* Activity *
Your answer must consist of exactly the lines below, starting with the line with "31: (372, 268, 3.38)" and going on through the line with "37: (13, 91, 9.45)", and nothing else.

* Recorded data *
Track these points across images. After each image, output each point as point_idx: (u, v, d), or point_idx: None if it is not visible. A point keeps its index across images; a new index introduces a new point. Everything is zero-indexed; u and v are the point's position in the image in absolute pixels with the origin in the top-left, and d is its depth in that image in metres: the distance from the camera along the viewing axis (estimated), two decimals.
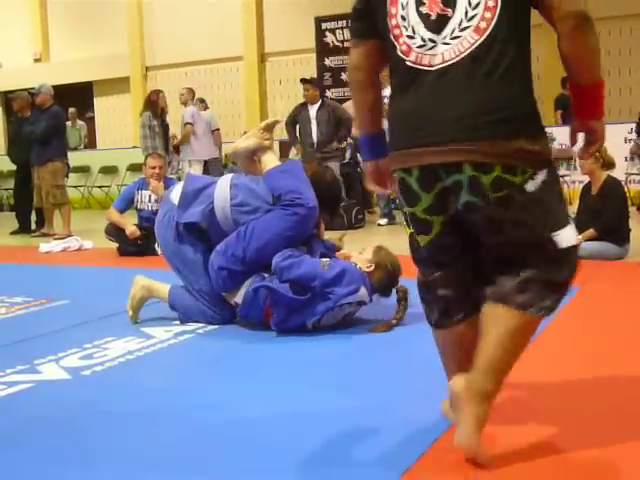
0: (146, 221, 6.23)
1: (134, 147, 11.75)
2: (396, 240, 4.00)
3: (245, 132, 4.35)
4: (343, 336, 3.27)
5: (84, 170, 12.77)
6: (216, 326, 3.50)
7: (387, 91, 2.01)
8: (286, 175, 3.41)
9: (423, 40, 1.82)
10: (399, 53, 1.87)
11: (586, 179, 5.51)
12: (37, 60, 15.09)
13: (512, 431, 2.05)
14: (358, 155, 9.15)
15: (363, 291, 3.29)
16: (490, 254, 1.89)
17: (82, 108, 14.19)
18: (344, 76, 11.85)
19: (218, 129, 9.73)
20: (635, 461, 1.89)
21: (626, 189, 5.96)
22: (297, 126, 8.32)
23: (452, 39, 1.79)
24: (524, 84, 1.82)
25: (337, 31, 11.92)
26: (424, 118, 1.82)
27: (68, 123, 11.59)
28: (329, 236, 3.85)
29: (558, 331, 2.92)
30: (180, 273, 3.63)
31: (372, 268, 3.38)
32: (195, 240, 3.55)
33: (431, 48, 1.81)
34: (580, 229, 4.76)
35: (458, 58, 1.78)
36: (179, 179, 7.21)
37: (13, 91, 9.45)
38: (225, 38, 12.93)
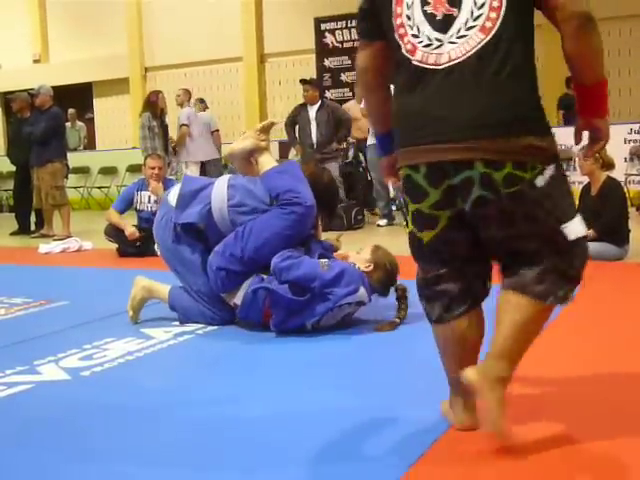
0: (145, 222, 6.22)
1: (133, 148, 11.74)
2: (396, 241, 4.01)
3: (244, 133, 4.35)
4: (343, 336, 3.27)
5: (83, 171, 12.76)
6: (215, 327, 3.50)
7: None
8: (284, 175, 3.42)
9: (429, 39, 1.84)
10: (404, 52, 1.88)
11: (585, 180, 5.51)
12: (36, 61, 15.07)
13: (512, 430, 2.05)
14: (360, 155, 9.16)
15: (362, 291, 3.30)
16: (502, 248, 1.92)
17: (81, 109, 14.18)
18: (344, 77, 11.87)
19: (218, 130, 9.72)
20: (635, 461, 1.89)
21: (626, 190, 5.96)
22: (296, 127, 8.31)
23: (458, 38, 1.81)
24: (531, 82, 1.85)
25: (337, 32, 11.91)
26: (432, 116, 1.83)
27: (67, 124, 11.58)
28: (326, 237, 3.85)
29: (558, 331, 2.91)
30: (178, 274, 3.64)
31: (371, 268, 3.38)
32: (193, 241, 3.55)
33: (437, 47, 1.83)
34: None
35: (464, 57, 1.80)
36: (178, 180, 7.20)
37: (12, 92, 9.44)
38: (224, 39, 12.92)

* Answer section *
31: (372, 268, 3.38)
32: (195, 240, 3.55)
33: (431, 48, 1.81)
34: (580, 229, 4.76)
35: (458, 58, 1.78)
36: (179, 179, 7.21)
37: (13, 91, 9.45)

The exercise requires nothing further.